Wisconsin Governor Scott Walker doesn’t like unions, and unions don’t like him. But the most remarkable thing about Walker’s relationship to labor isn’t that he thinks unions are worthless — most Republicans agree — but that he thinks about them, at all.
Today, unions have been swept into dusty corners of the U.S. workforce, such as Las Vegas casino cleaners and New York City hotel staff. For much of the 20th century, things were different. Almost every person living in the Northeast, Midwest and California “was in a union himself/herself, had a family member in a union, or, at least, had a friend or neighbor in a union,” Rich Yeleson, veteran in the labor movement, writes in The New Republic. The apogee of the unions was also the apogee of the middle class, when it commanded more than half of total income. As the union membership rate dropped, middle class share of income fell, too.
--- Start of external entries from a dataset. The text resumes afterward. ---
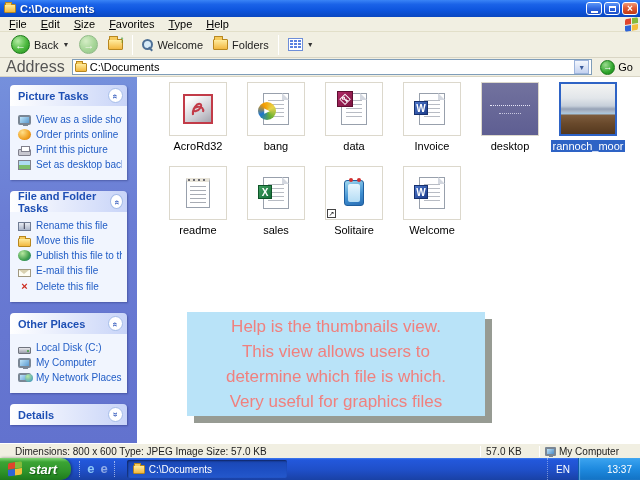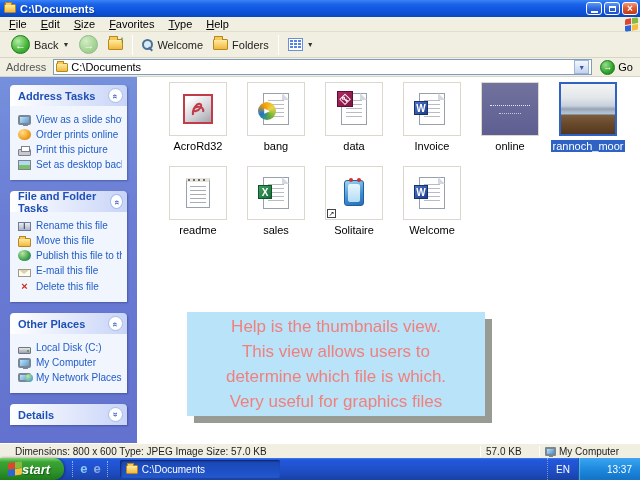--- a/index.html
+++ b/index.html
@@ -39,21 +39,21 @@
   .folder::before{content:"";position:absolute;top:-4px;left:0;width:7px;height:3px;background:#F6CB5C;border:1px solid #B8871E;border-bottom:none;border-radius:1px 1px 0 0;}
   .up-arrow{position:absolute;right:-2px;top:-6px;color:#1E8E1A;font-size:10px;font-weight:bold;}
   .magnifier{position:relative;width:11px;height:11px;}
   .magnifier::before{content:"";position:absolute;top:0;left:0;width:7px;height:7px;border:2px solid #4E7096;border-radius:50%;background:#D8ECF8;}
   .magnifier::after{content:"";position:absolute;bottom:0;right:0;width:5px;height:2px;background:#4E7096;transform:rotate(45deg);}
   .views-icon{width:15px;height:13px;border:1px solid #6E8ED8;background:#fff;display:flex;gap:1px;padding:1px;}
   .views-icon i{flex:1;background:repeating-linear-gradient(#5A82E0 0 2px,#fff 2px 3px);}
 
   
   .addressbar{height:19px;flex:0 0 19px;background:#F1EFE2;display:flex;align-items:center;padding:0 3px;border-bottom:1px solid #D9D5C4;gap:4px;}
-  .addr-label{font-size:11px;color:#555;padding:0 3px;}
+  .addr-label{font-size:16px;color:#555;padding:0 3px;}
   .addr-field{flex:1;height:16px;background:#fff;border:1px solid #7F9DB9;display:flex;align-items:center;padding:0 2px;gap:3px;}
   .addr-text{font-size:11px;color:#000;flex:1;}
   .mini-folder{width:12px;height:9px;border:1px solid #B8871E;border-radius:1px;background:linear-gradient(#FFEC9E,#F2B840);position:relative;}
   .mini-folder::before{content:"";position:absolute;top:-3px;left:0;width:5px;height:2px;background:#F6CB5C;border:1px solid #B8871E;border-bottom:none;}
   .addr-drop{width:15px;height:14px;background:linear-gradient(#F4F7FD,#C4D2F0);border:1px solid #9DB4DC;display:flex;align-items:center;justify-content:center;font-size:7px;color:#3A5A9C;}
   .go-btn{display:flex;align-items:center;gap:3px;font-size:11px;color:#000;padding:0 4px;}
   .go-circle{width:15px;height:15px;border-radius:50%;background:radial-gradient(circle at 35% 30%,#9ADB8E,#2FA52C 60%,#1C841A);border:1px solid #187818;color:#fff;font-size:9px;font-weight:bold;display:flex;align-items:center;justify-content:center;}
 
   
   .content{flex:1;display:flex;min-height:0;background:#fff;}
@@ -140,21 +140,21 @@
   .status-pane{padding:0 5px;height:100%;display:flex;align-items:center;gap:3px;white-space:nowrap;overflow:hidden;}
   .status-pane.main{flex:1;padding-left:15px;}
   .status-pane.size{width:58px;flex:0 0 58px;}
   .status-pane.loc{width:100px;flex:0 0 100px;}
   .status-sep{width:1px;height:11px;background:#ACA899;border-right:1px solid #fff;}
   .i-computer{width:11px;height:9px;border:2px solid #7A8694;border-radius:1px;background:linear-gradient(135deg,#BFE4F8,#4A8AC8);position:relative;}
   .i-computer::after{content:"";position:absolute;left:2px;bottom:-3px;width:4px;height:2px;background:#7A8694;}
 
   
   .taskbar{height:22px;flex:0 0 22px;display:flex;align-items:stretch;background:linear-gradient(180deg,#3E7CF0 0%,#2358DC 8%,#1F4FC8 55%,#1941A5 100%);}
-  .start-btn{display:flex;align-items:center;gap:0;padding:0 14px 0 8px;border-radius:0 10px 10px 0;
+  .start-btn{display:flex;align-items:center;gap:7px;padding:0 14px 0 8px;border-radius:0 10px 10px 0;
     background:linear-gradient(180deg,#7FD674 0%,#3BA434 18%,#2F942A 60%,#1E7A1C 100%);box-shadow:1px 0 3px rgba(0,0,0,.4);}
   .start-btn .label{color:#fff;font-size:13px;font-weight:bold;font-style:italic;text-shadow:1px 1px 1px #155E14;}
   .start-btn .winflag{width:14px;height:14px;}
   .ql{display:flex;align-items:center;gap:6px;padding:0 8px;}
   .ql-sep{width:2px;height:16px;border-left:1px dotted rgba(255,255,255,.55);align-self:center;}
   .ql-ie{color:#8CC8F8;font-size:13px;font-weight:bold;line-height:16px;}
   .ql-ie.faded{color:rgba(235,245,255,.55);}
   .task-btn{display:flex;align-items:center;gap:4px;margin:2px 3px;padding:0 6px;width:160px;border-radius:2px;
     background:linear-gradient(180deg,#1A46B4,#1E50C4 60%,#2458CC);box-shadow:inset 1px 1px 2px rgba(0,0,10,.5);color:#fff;font-size:10px;}
   .task-btn .mini-folder{flex:0 0 12px;}
@@ -240,21 +240,21 @@
       <span>Go</span>
     </span>
   </div>
 
   <div class="content">
 
     <div class="sidebar">
 
       <div class="panel">
         <div class="panel-header">
-          <span class="panel-title">Address Tasks</span>
+          <span class="panel-title">Picture Tasks</span>
           <span class="chev">
               <span>«</span>
             </span>
         </div>
         <div class="panel-body">
           <div class="task-row">
             <span class="ticon i-monitor"></span>
             <span class="task-label">View as a slide show</span>
           </div>
           <div class="task-row">
@@ -377,21 +377,21 @@
               <span class="badge word"></span>
             </span>
           </span>
           <span class="file-label">Invoice</span>
         </div>
 
         <div class="file-item">
           <span class="file-box">
             <span class="thumb slide"></span>
           </span>
-          <span class="file-label">online</span>
+          <span class="file-label">desktop</span>
         </div>
 
         <div class="file-item selected">
           <span class="file-box">
             <span class="thumb photo"></span>
           </span>
           <span class="file-label">rannoch_moor</span>
         </div>
 
         <div class="file-item">

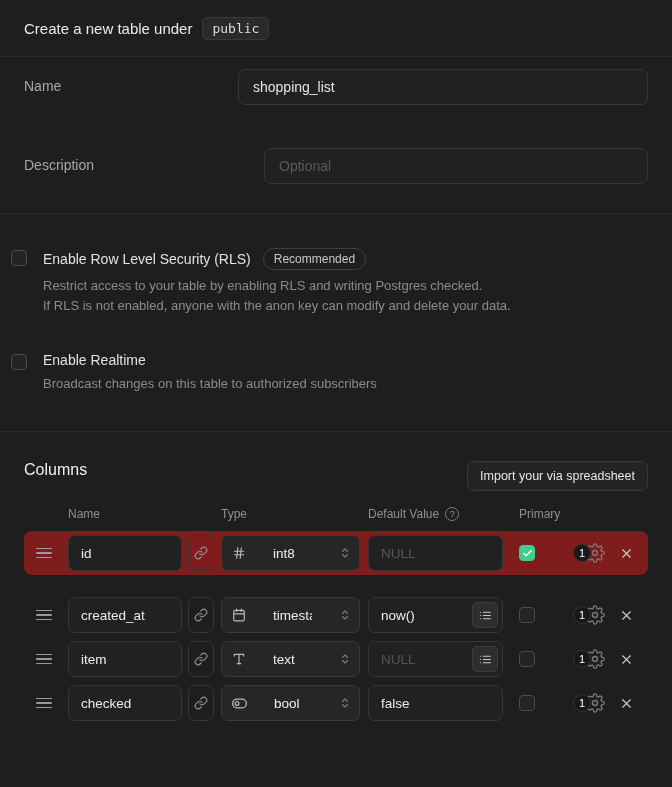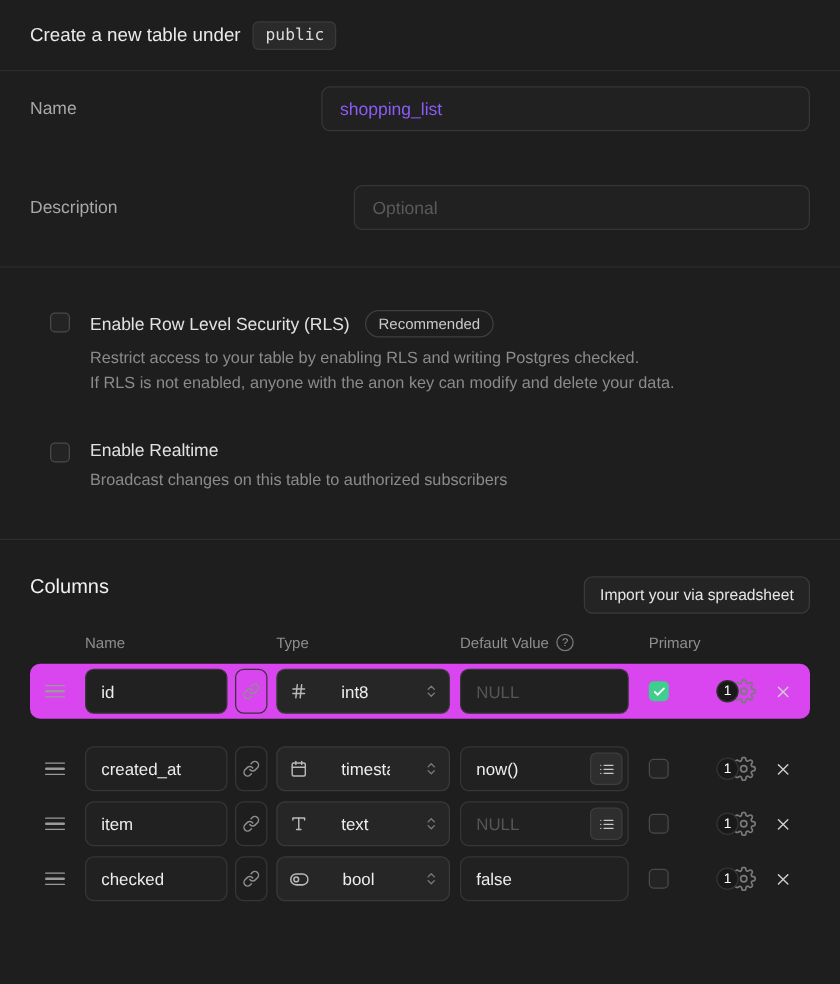--- a/index.html
+++ b/index.html
@@ -29,29 +29,28 @@
   }
 
   
   .form-section { padding:12px 24px 29px; border-bottom:1px solid #2c2c2c; }
   .form-row { display:flex; margin-bottom:43px; }
   .form-row:last-child { margin-bottom:0;gap:26px; }
   .form-label { width:214px; padding-top:9px; font-size:14px; color:#a8a8a8; }
   .form-input {
     flex:1; height:36px;
     background:#212121; border:1px solid #363636; border-radius:7px;
-    color:#8b5cf6; font-size:14px; padding:0 14px;
+    color:#e5e5e5; font-size:14px; padding:0 14px;
     font-family:"Liberation Sans", sans-serif;
     outline:none;
-    margin-left:19px;
   }
   .form-input::placeholder { color:#5a5a5a; }
 
   
-  .toggles-section { padding:34px 40px 37px; border-bottom:1px solid #2c2c2c; }
+  .toggles-section { padding:34px 11px 37px; border-bottom:1px solid #2c2c2c; }
   .toggle-group { display:flex; gap:16px; }
   .toggle-group + .toggle-group { margin-top:36px; }
   .checkbox {
     width:16px; height:16px; flex:0 0 16px; margin-top:2px;
     border:1px solid #4a4a4a; border-radius:4px; background:#242424;
     display:flex; align-items:center; justify-content:center;
   }
   .toggle-texts { display:flex; flex-direction:column; }
   .toggle-label-line { display:flex; align-items:center; gap:12px; }
   .toggle-label { font-size:14px; color:#e2e2e2; }
@@ -84,21 +83,21 @@
   .help-circle {
     width:14px; height:14px; border:1px solid #7a7a7a; border-radius:50%;
     color:#9a9a9a; font-size:9px; display:flex; align-items:center; justify-content:center;
   }
 
   .col-row {
     display:flex; align-items:center;
     height:44px; padding:0 14px 0 12px;
     border-radius:8px;
   }
-  .col-row.first { background:#d946ef; margin-top:10px; margin-bottom:18px; }
+  .col-row.first { background:#7f1d1d; margin-top:10px; margin-bottom:18px; }
   .col-row + .col-row { margin-top:0px; }
   .col-row.plain { margin-bottom:0; }
 
   .drag-handle { width:16px; margin-right:16px; color:#8f8f8f; display:flex; flex-direction:column; gap:3px; cursor:grab; }
   .drag-handle span { display:block; height:1.5px; background:#9a9a9a; border-radius:1px; }
 
   .cell-input {
     height:36px; background:#212121; border:1px solid #363636; border-radius:7px;
     color:#ededed; font-size:13.5px; padding:0 12px; outline:none;
     font-family:"Liberation Sans", sans-serif;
Union membership now bobs around 12 percent of the workforce. It has been this low before — 80 years ago. In 1900, just 7 percent of Americans were union members. So an elegant economic explanation of the fall of unions (not to diminish the good political explanations, but we’re an economic section) should also explain the rise of unions.
I found a good one in “The Rise and Fall of U.S. Unions,” by Emin M. Dinlersoz and Jeremy Greenwood. Boiled down to a sentence: Technological innovation gave life to the American union. Then technological innovation killed the American union.